▶ **Problem requirements**:
In the rows below, take the lines from the line with "In der schriftlichen" up to and including the line with "entspricht dann der Note 4,0. Wann du dein". Format only those lines as a JSON list of strings, with one string per line and blank lines left out.

▶ **Supplied information**:
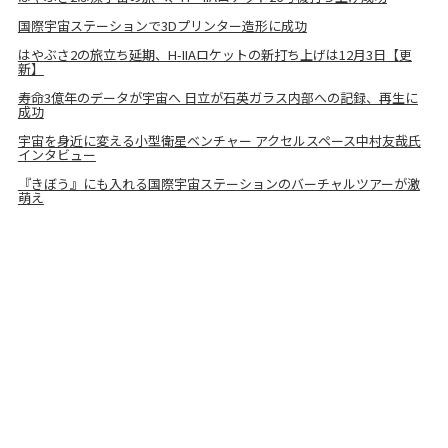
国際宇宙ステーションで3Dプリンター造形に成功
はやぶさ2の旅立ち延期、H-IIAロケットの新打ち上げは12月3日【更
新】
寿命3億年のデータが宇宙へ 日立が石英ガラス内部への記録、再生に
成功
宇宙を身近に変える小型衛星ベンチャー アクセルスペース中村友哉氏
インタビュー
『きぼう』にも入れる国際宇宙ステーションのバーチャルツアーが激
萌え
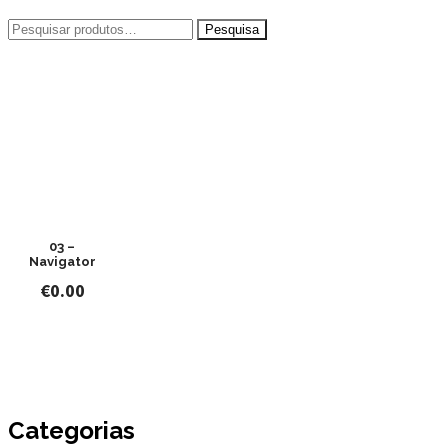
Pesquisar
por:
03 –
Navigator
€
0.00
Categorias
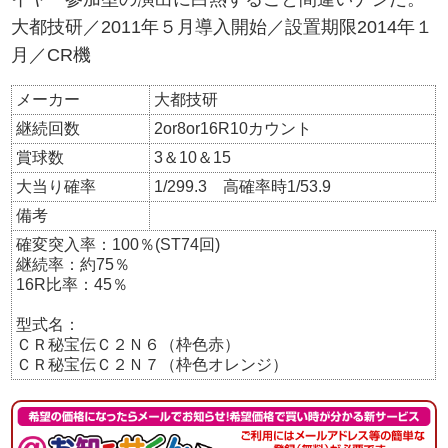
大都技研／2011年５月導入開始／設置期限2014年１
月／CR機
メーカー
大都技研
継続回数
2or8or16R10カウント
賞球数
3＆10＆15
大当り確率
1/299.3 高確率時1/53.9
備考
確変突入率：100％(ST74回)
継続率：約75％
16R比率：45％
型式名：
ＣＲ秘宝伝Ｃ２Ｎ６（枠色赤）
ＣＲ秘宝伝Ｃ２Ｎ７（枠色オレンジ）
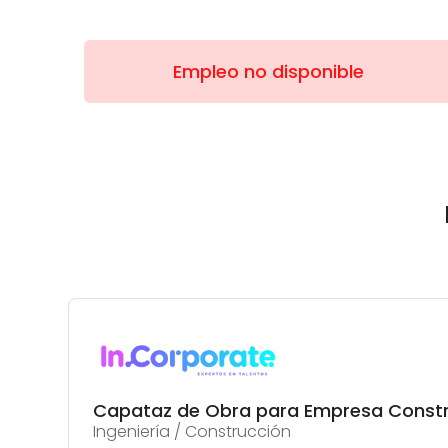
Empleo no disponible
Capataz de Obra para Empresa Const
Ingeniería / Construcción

--

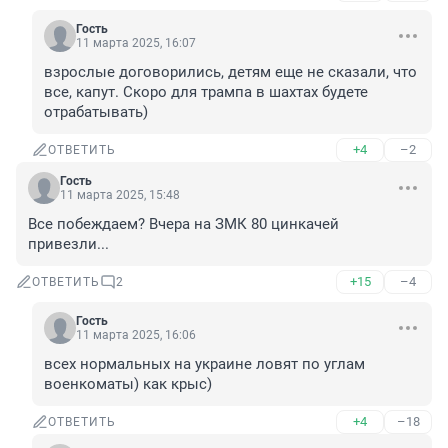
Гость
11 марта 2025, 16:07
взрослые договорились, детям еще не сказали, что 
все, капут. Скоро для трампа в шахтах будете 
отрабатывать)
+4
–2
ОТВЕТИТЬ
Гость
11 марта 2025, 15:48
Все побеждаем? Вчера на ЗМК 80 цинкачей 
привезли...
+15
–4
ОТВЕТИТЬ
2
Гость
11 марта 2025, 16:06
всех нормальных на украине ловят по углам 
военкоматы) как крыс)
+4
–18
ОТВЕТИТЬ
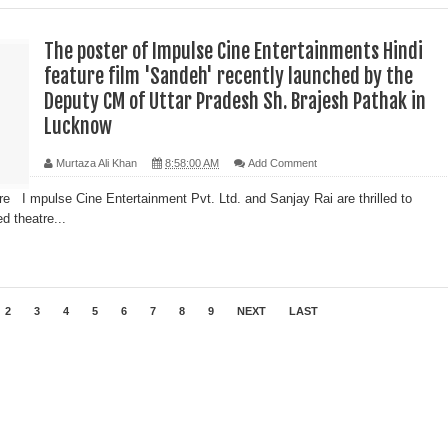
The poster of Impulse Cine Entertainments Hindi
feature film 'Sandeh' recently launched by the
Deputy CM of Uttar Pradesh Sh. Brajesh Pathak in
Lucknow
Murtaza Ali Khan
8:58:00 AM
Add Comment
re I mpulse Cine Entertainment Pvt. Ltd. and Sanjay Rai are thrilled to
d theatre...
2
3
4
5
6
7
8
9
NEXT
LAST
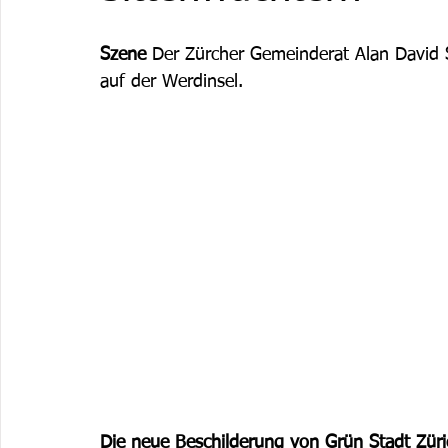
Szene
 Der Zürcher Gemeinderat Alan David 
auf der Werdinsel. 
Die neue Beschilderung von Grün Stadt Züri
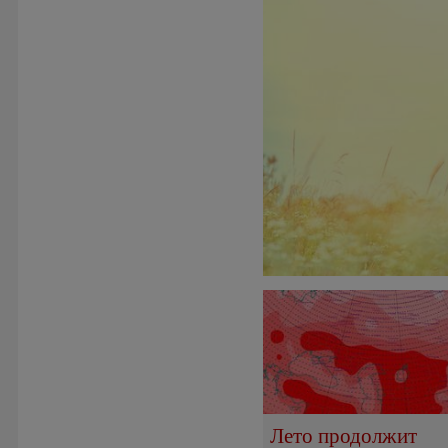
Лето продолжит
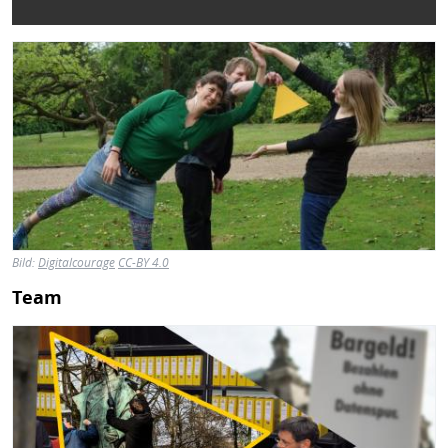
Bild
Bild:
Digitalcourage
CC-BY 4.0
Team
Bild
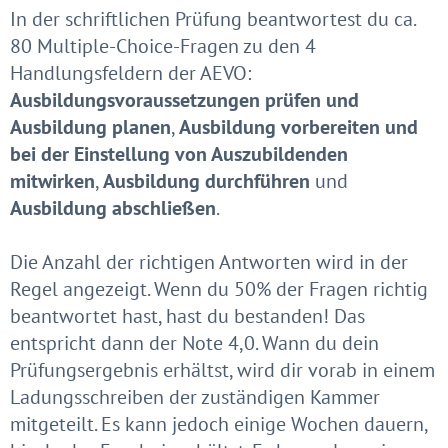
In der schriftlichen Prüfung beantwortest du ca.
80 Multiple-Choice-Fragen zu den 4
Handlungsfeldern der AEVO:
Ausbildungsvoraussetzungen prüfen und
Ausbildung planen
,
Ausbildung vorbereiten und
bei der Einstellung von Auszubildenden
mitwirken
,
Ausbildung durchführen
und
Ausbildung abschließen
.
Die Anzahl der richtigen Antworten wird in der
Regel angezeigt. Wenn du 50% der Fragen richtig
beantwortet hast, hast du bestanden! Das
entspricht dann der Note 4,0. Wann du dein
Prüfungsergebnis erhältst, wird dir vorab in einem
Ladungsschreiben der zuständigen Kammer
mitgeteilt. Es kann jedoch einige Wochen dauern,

* * *

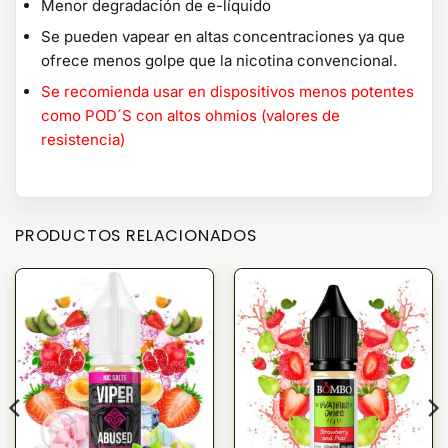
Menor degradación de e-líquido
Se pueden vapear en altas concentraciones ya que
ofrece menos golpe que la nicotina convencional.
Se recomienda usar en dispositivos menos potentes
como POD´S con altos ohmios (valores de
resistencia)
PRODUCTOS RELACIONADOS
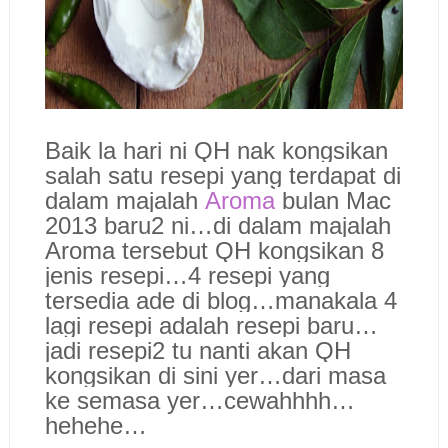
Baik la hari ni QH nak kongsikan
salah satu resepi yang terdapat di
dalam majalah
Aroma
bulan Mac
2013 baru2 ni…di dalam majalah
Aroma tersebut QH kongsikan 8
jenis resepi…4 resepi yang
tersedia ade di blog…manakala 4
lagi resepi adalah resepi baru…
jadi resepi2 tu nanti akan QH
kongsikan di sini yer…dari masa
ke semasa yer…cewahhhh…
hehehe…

▶ **Written response**:
[
  "In der schriftlichen Prüfung beantwortest du ca.",
  "80 Multiple-Choice-Fragen zu den 4",
  "Handlungsfeldern der AEVO:",
  "Ausbildungsvoraussetzungen prüfen und",
  "Ausbildung planen",
  ",",
  "Ausbildung vorbereiten und",
  "bei der Einstellung von Auszubildenden",
  "mitwirken",
  ",",
  "Ausbildung durchführen",
  "und",
  "Ausbildung abschließen",
  ".",
  "Die Anzahl der richtigen Antworten wird in der",
  "Regel angezeigt. Wenn du 50% der Fragen richtig",
  "beantwortet hast, hast du bestanden! Das",
  "entspricht dann der Note 4,0. Wann du dein"
]